BRANO FORNITO

-----

ROMA, domenica, 6 dicembre 2009 (ZENIT.org).- Che il divorzio sia un problema diffuso è noto a tutti, ma misurarne in modo esatto i contorni non è un compito facile. È quanto emerge da un rapporto pubblicato il mese scorso dal Vanier Institute of the Family, con sede in Ontario (Canada). Si tratta della terza edizione dello studio, dal titolo “Divorce: Facts, Causes and Consequences“.

Nel documento, Anne-Marie Ambert, docente di Sociologia in pensione, prende in considerazione la situazione del Canada e la confronta con quella di altri Paesi. Il modo di dire secondo cui un matrimonio ogni due finisce con il divorzio non è poi così semplice, osserva.

Richiamando un rapporto di Statistics Canada del 2008, la Ambert osserva che la probabilità che le coppie da poco sposate arrivino a divorziare entro il 30° anniversario di matrimonio è del 38% come media nazionale, ma sale al 48,4% se si considera la sola provincia del Québec. Per gli Stati Uniti, invece il dato è del 44%.

Questi dati, tuttavia, contengono qualche sovrapposizione, perché considerano non solo le persone che divorziano per la prima volta, ma anche quelle che pongono fine al secondo o ai successivi matrimoni. Nel 2005, il 16% dei divorzi ha riguardato mariti che avevano già divorziato almeno una volta. Per le donne la percentuale era del 15%.

Questo significa che le coppie che si sposano per la prima volta devono tenere a mente che i tassi di divorzio per loro sono inferiori al 38%, e probabilmente vicini al 33%, secondo la Ambert.

Ulteriori complicazioni emergono quando vengono utilizzati metodi non adeguati di misurazione del divorzio. Talvolta il numero dei divorzi in un anno viene messo in relazione con il numero dei matrimoni celebrati nello stesso periodo. Cosicché, se il numero dei matrimoni diminuisce, come è avvenuto in Canada nell’ultimo decennio, il rapporto tra divorzio e matrimonio risulterà aumentato, anche se il numero dei divorzi rimane invariato.

Un altro approccio fuorviante mette a confronto il tasso di divorzio con quello di matrimonio. In questo senso, se avessimo 2,7 divorzi e 5,4 matrimoni per 1000 persone, allora il tasso di divorzio risulterebbe del 50%. Questo dato non solo è erroneo per lo stesso motivo emerso nel precedente metodo, ma anche perché viene usato per concludere che il 50% di coloro che si sposano finirà per divorziare.

-----

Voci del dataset

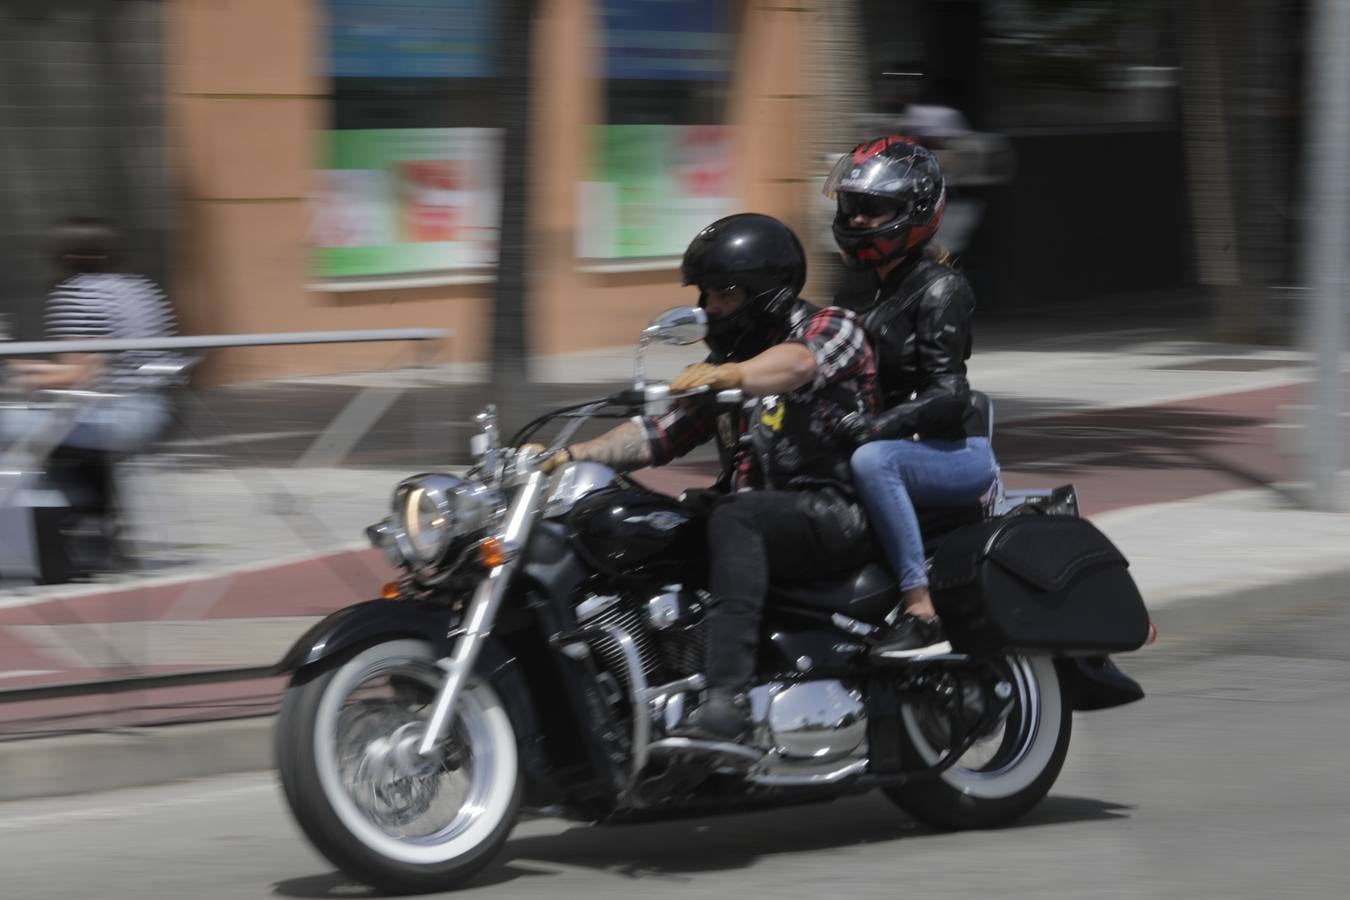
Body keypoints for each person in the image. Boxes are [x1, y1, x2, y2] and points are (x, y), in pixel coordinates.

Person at [533, 213, 877, 742]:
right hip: (753, 514)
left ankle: (727, 698)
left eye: (724, 294)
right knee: (636, 518)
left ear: (767, 292)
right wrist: (571, 454)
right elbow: (659, 433)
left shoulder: (833, 328)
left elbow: (799, 364)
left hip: (829, 512)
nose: (708, 308)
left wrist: (733, 375)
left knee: (736, 517)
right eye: (705, 294)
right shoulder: (725, 363)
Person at [824, 136, 997, 659]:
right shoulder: (855, 291)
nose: (857, 221)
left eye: (873, 210)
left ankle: (920, 608)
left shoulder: (940, 289)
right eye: (852, 208)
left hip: (951, 453)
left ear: (916, 212)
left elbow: (949, 393)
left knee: (875, 462)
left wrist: (878, 427)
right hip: (898, 444)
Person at [4, 216, 184, 454]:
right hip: (160, 409)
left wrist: (22, 380)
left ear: (63, 256)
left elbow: (78, 375)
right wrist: (18, 364)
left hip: (120, 417)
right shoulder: (140, 287)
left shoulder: (78, 294)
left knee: (7, 422)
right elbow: (95, 364)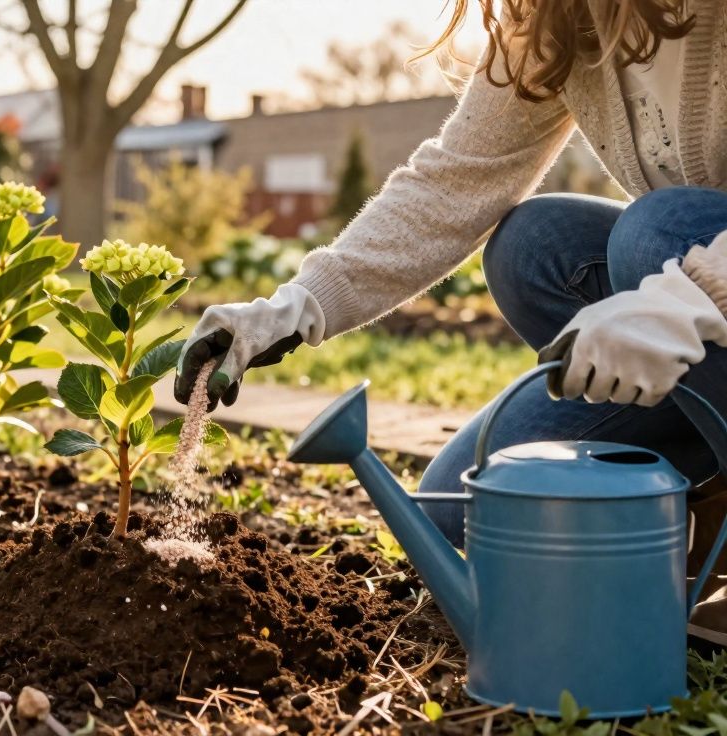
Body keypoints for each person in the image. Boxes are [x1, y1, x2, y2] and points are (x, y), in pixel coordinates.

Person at [176, 0, 727, 552]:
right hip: (693, 300)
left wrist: (686, 300)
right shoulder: (556, 20)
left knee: (655, 232)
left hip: (699, 276)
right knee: (532, 248)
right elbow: (455, 180)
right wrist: (296, 307)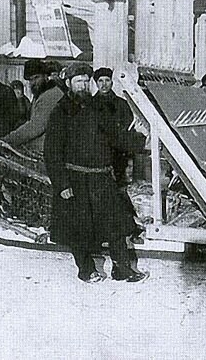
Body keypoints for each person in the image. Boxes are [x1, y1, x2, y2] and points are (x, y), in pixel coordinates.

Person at [44, 62, 148, 283]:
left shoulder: (97, 108)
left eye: (84, 80)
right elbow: (52, 153)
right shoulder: (60, 112)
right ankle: (86, 270)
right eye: (77, 81)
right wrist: (62, 185)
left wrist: (139, 138)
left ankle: (122, 269)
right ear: (69, 83)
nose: (82, 85)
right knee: (79, 228)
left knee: (116, 225)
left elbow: (115, 136)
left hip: (101, 177)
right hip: (76, 179)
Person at [1, 59, 64, 155]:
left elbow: (35, 127)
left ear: (46, 76)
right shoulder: (41, 94)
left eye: (36, 77)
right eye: (30, 79)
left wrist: (8, 140)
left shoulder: (51, 95)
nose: (33, 82)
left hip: (48, 150)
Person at [92, 67, 134, 185]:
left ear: (112, 82)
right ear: (96, 83)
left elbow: (128, 125)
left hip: (118, 153)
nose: (104, 84)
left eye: (107, 80)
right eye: (100, 81)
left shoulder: (121, 104)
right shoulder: (90, 104)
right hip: (98, 153)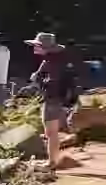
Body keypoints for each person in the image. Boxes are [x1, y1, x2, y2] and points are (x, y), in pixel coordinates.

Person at [28, 31, 78, 171]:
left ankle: (51, 162)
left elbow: (51, 83)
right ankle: (53, 160)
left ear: (45, 48)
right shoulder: (55, 60)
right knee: (52, 133)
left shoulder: (51, 62)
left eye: (37, 45)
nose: (34, 47)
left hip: (52, 100)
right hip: (57, 99)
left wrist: (37, 81)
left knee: (51, 133)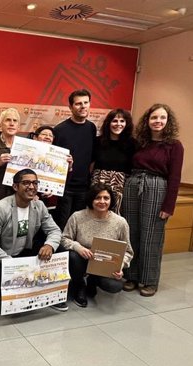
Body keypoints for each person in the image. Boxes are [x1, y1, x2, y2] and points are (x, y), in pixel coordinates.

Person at [122, 104, 184, 297]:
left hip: (157, 187)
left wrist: (169, 205)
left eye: (162, 118)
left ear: (168, 121)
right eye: (154, 117)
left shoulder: (174, 145)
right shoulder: (139, 142)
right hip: (133, 185)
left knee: (152, 235)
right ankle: (131, 275)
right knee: (131, 231)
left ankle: (149, 280)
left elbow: (175, 177)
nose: (158, 121)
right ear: (147, 121)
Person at [0, 169, 64, 310]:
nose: (32, 187)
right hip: (3, 258)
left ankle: (51, 293)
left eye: (35, 183)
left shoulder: (39, 206)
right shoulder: (0, 208)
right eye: (26, 183)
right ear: (15, 186)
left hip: (25, 252)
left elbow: (55, 230)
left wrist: (49, 245)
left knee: (59, 249)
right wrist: (14, 265)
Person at [61, 183, 134, 308]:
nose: (102, 201)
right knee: (73, 256)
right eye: (98, 198)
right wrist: (78, 247)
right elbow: (64, 239)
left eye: (106, 198)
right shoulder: (77, 216)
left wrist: (120, 265)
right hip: (81, 260)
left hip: (105, 264)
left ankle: (92, 281)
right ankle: (80, 286)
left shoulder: (120, 222)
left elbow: (128, 252)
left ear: (111, 200)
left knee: (114, 286)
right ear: (91, 199)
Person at [53, 89, 97, 230]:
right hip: (65, 188)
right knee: (63, 226)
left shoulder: (91, 128)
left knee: (79, 227)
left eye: (86, 102)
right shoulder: (60, 130)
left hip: (84, 188)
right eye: (78, 103)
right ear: (70, 107)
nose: (83, 106)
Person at [92, 109, 137, 214]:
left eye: (122, 121)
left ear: (127, 124)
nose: (118, 124)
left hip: (121, 191)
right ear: (108, 123)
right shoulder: (98, 141)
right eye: (115, 121)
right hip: (97, 188)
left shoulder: (133, 144)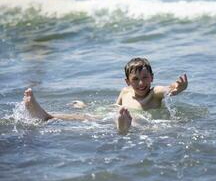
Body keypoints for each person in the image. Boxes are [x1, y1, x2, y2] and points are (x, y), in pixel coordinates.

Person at [23, 57, 188, 134]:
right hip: (117, 119)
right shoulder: (125, 92)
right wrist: (85, 107)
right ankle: (45, 115)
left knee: (134, 118)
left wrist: (178, 87)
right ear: (127, 81)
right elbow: (112, 108)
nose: (141, 83)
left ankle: (124, 125)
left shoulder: (155, 92)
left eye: (145, 78)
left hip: (145, 124)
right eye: (135, 79)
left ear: (152, 77)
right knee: (89, 116)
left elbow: (169, 89)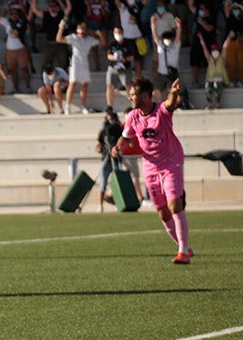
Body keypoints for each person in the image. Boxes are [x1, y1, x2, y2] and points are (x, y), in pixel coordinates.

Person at [112, 77, 192, 264]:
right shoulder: (132, 116)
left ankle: (183, 251)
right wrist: (118, 147)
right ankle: (184, 246)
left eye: (134, 94)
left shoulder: (161, 112)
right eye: (130, 94)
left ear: (146, 96)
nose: (130, 97)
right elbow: (124, 137)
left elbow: (170, 105)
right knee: (163, 213)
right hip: (150, 168)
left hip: (171, 163)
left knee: (174, 205)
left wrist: (173, 93)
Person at [57, 21, 103, 115]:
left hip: (84, 63)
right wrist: (61, 28)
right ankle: (67, 106)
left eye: (83, 28)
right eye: (79, 28)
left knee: (84, 85)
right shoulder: (73, 37)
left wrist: (99, 34)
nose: (81, 30)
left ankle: (83, 106)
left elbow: (102, 43)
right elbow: (59, 39)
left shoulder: (89, 39)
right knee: (72, 83)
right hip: (75, 63)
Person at [95, 108, 124, 212]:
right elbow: (98, 145)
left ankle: (118, 203)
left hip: (115, 159)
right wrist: (100, 149)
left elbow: (122, 142)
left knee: (117, 182)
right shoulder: (103, 131)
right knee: (103, 182)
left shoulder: (118, 130)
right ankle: (100, 205)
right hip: (105, 159)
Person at [199, 40, 228, 110]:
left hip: (221, 80)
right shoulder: (210, 59)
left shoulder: (222, 59)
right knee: (207, 86)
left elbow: (224, 48)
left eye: (216, 50)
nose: (215, 51)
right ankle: (209, 103)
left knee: (216, 85)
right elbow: (204, 49)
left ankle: (218, 103)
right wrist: (201, 40)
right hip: (211, 80)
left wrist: (228, 38)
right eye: (213, 50)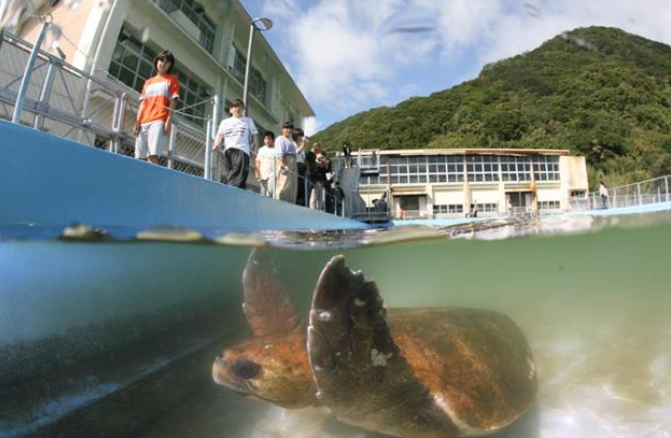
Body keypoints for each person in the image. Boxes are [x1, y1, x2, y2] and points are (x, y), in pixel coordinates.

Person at [133, 50, 180, 165]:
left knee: (152, 156)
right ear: (156, 61)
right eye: (161, 60)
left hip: (159, 120)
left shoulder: (172, 80)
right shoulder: (148, 82)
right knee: (139, 157)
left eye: (167, 62)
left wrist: (168, 120)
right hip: (143, 121)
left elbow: (173, 101)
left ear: (170, 65)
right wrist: (137, 121)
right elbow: (143, 103)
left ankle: (152, 176)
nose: (163, 64)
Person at [213, 99, 259, 189]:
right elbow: (220, 134)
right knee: (232, 173)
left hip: (242, 150)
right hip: (228, 151)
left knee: (238, 173)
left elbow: (255, 135)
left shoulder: (247, 120)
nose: (237, 109)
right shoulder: (225, 122)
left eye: (240, 107)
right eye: (235, 107)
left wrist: (255, 149)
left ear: (243, 110)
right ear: (230, 110)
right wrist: (216, 144)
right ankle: (237, 193)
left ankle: (230, 191)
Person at [275, 122, 298, 203]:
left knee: (292, 186)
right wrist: (282, 164)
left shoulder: (291, 141)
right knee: (283, 184)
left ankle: (290, 204)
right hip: (286, 160)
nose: (289, 130)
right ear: (282, 129)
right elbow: (280, 153)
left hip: (293, 161)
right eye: (286, 128)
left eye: (290, 128)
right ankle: (279, 203)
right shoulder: (280, 139)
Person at [255, 131, 276, 197]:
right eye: (266, 139)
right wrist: (257, 173)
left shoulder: (276, 150)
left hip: (273, 175)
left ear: (273, 140)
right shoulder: (261, 150)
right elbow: (258, 161)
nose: (267, 140)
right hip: (263, 175)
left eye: (269, 139)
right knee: (263, 193)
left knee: (270, 192)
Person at [293, 128, 307, 206]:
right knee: (298, 188)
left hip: (302, 169)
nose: (301, 137)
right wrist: (303, 145)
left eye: (302, 135)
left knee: (302, 189)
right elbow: (295, 153)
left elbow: (303, 158)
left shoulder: (301, 146)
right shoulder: (293, 144)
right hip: (296, 167)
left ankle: (301, 204)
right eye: (300, 136)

-----

ELENCO COMPITI
• 1. Riproduci senza modifiche il tratto del brano sul divorzio che va da "Questi dati, tuttavia, contengono" fino a "era del 15%.".
• 2. Porta avanti il brano sulle statistiche del divorzio, ripartendo subito dopo la sua ultima frase.

RISPOSTE AI COMPITI
• 1.
Questi dati, tuttavia, contengono qualche sovrapposizione, perché considerano non solo le persone che divorziano per la prima volta, ma anche quelle che pongono fine al secondo o ai successivi matrimoni. Nel 2005, il 16% dei divorzi ha riguardato mariti che avevano già divorziato almeno una volta. Per le donne la percentuale era del 15%.

• 2.
Per la precisione

Il metodo più utilizzato è quello di riferirsi al semplice tasso annuale per ogni 1000 o 100.000 coppie sposate. Nel 2005 questo dato in Canada è stato di 2,2 divorzi per 1000, mentre nel 1990 era di 2,9.

Secondo la Ambert, il modo più preciso per calcolarlo è quello di utilizzare il tasso di separazione totale. Questo considera le coppie che si sposano in un determinato anno e determina quante di queste finiranno con il divorzio entro il 30° anniversario di matrimonio. Il sistema presenta anche dei limiti, essendo una stima basata sul comportamento del divorzio nel periodo precedente.

Inoltre si rendono i paragoni internazionali più difficili, poiché questi richiedono calcoli e registrazioni molto accurati, cosa a cui pochi Paesi provvedono in modo adeguato.

Le linee di tendenza di fondo, peraltro, stanno cambiando. Il divorzio era aumentato notevolmente in Canada dopo che una legge del 1968 ne aveva facilitato l’ottenimento, quintuplicandolo. Successivamente, dopo gli anni Novanta, il tasso di divorzio sia in Canada che negli USA si è ridotto.

Un’altra variabile è l’aumento della convivenza precedente al matrimonio. Sia le coppie che convivono sia i figli di genitori divorziati hanno maggiori probabilità di divorziare a loro volta, e quindi vi è la possibilità che i tassi di divorzio aumentino negli anni futuri.

In un’altra sezione del rapporto, la Ambert considera i fattori che contribuiscono ai divorzi in Canada. In termini di influenza culturale, sostiene che i tassi di divorzio sono avanzati mentre parallelamente progredivano la secolarizzazione e lo spazio concesso alla scelta individuale.

“Per molti, il matrimonio è diventato una scelta individuale piuttosto che un vincolo davanti a Dio e questo cambiamento ha contribuito a diffonderne una natura più temporanea”, spiega.

Individualismo

Le legislazioni che hanno reso il divorzio più facile da ottenere hanno condotto a una sua normalizzazione, tanto da diventare socialmente accettato e da perdere il suo carattere riprovevole. Anche la tendenza verso l’individualismo e la maggiore importanza data ai diritti a discapito dei doveri ha giocato il suo ruolo, afferma la Ambert.

La cultura odierna incoraggia le persone ad essere felici e realizzate. Questo si ripercuote anche sul matrimonio, che è visto meno come un istituto incentrato sulle reciproche responsabilità e più come un ambito di ricerca della felicità e di compagnia.

Come conseguenza di queste tendenze, i canadesi e la maggior parte degli occidentali hanno abbassato i propri livelli di tolleranza nei confronti dei matrimoni che non realizzano le loro aspettative personali.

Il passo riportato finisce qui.